Thursday, 27 September 2012

Lake Ball of Iceland


Lake ball (Aegagropila linnaei), also known as Marimo in Japanese, is a rare species of filamentous green algae found in a few lakes in the northern hemisphere. Colonies of such balls are known only in three lakes, Myvatn in Iceland, Lake Akan in Japan and to a much lesser extent in Lake Öisu in Estonia.


The lake ball is a protected species and considered a rare natural phenomenon. Lake ball has been protected as a nature reserve in Iceland since 2006. Therefore Iceland Post issued a single postage stamp feature this rare species as  a remarkable fact in the world On September 18, 2009. The stamp shown three lake balls,  the one of them  was depicted the  Iceland’s map. 

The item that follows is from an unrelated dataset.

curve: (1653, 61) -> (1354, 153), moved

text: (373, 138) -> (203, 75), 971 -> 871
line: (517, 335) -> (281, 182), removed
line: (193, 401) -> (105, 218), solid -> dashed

The species has three different growth forms, lake ball being one of them reaching up to 10-20 cm in diameter. One is epilithic (growing on rocks) and is usually found on the shaded side of the rocks. Another growth form lives as free-floating filaments, as small tufts of unattached filaments that frequently form a carpet on the muddy lake bottom. The third growth form is the lake ball proper, where the algae grow into sizable balls of densely packed algal filaments that radiate from the center. The balls do not have a kernel of any sort.

Each year around 500.000 tourists visit Lake Akan and a special Lake Ball Festival is held each year in autumn. It is a remarkable fact that two such rare and similar communities of algae should be found so far away from each other. The lakes in Iceland and Japan still have something in common. They are situated in highly volcanic areas with geothermal heat in the banks of both lakes. Both Lake Mývatn and Lake Akan are protected, the former as a nature reserve, the latter as a national park.